Set of tasks
1. In the text on the white paper, what key focus was missing from the quality model based on Ofsted grades and student achievement rates?
2. Retype the part of the text on the white paper starting with "Colleges process millions" and going on through "for that work.".

Any white paper denotes implicit criticism of what has gone before. The success measures in the paper make it clear that a quality model based on Ofsted grades and student achievement rates (two areas where colleges have performed strongly) has not been fit for purpose. This is because it omitted a key focus on student volumes. The sector has not enrolled enough of those not in education, employment or training (NEETs), enough learners at Levels 4 and 5, and enough learners in key occupational areas.
As a result, the white paper proposes some revolutionary ideas to address these failures such as auto-enrolment of 16-year-old NEETs and a complete overhaul of the vocational curriculum, including new V Levels.
The success of these proposals will be determined by how well we address their very considerable resource implications for college student data, exams and timetabling teams.
Colleges process millions of enrolments annually, and every extra field or keystroke added to the enrolment process therefore has a real and significant cost.
Enrolling all 16-year-old NEETs at a default college might mean entering data for 300-plus people who have not shown the slightest interest in that institution, let alone express a view on a preferred qualification. Getting them on the system, only to then remove or amend those records is a real extra burden. Funding follows the learner, so there is no compensation for that work.

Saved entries

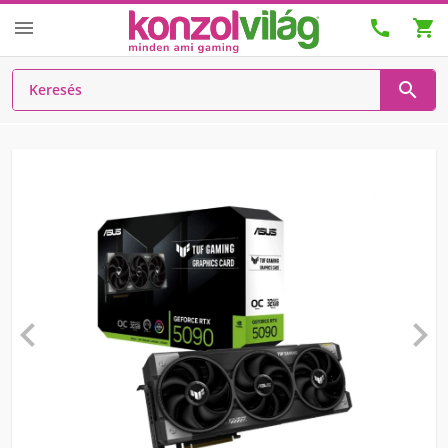






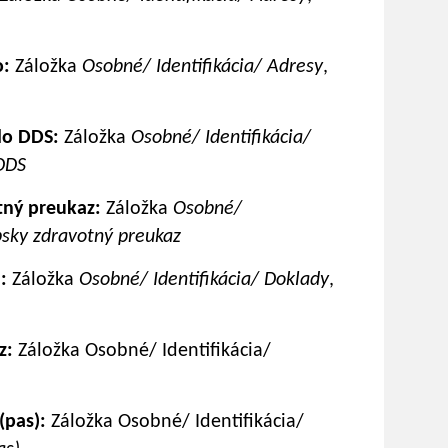
o:
Záložka
Osobné/ Identifikácia/ Adresy
,
lo DDS:
Záložka
Osobné/ Identifikácia/
 DDS
ný preukaz:
Záložka
Osobné/
sky zdravotný preukaz
:
Záložka
Osobné/ Identifikácia/ Doklady
,
z:
Záložka Osobné/ Identifikácia/
(pas):
Záložka Osobné/ Identifikácia/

Completed exercise
1. A focus on student volumes.

2.
Colleges process millions of enrolments annually, and every extra field or keystroke added to the enrolment process therefore has a real and significant cost.
Enrolling all 16-year-old NEETs at a default college might mean entering data for 300-plus people who have not shown the slightest interest in that institution, let alone express a view on a preferred qualification. Getting them on the system, only to then remove or amend those records is a real extra burden. Funding follows the learner, so there is no compensation for that work.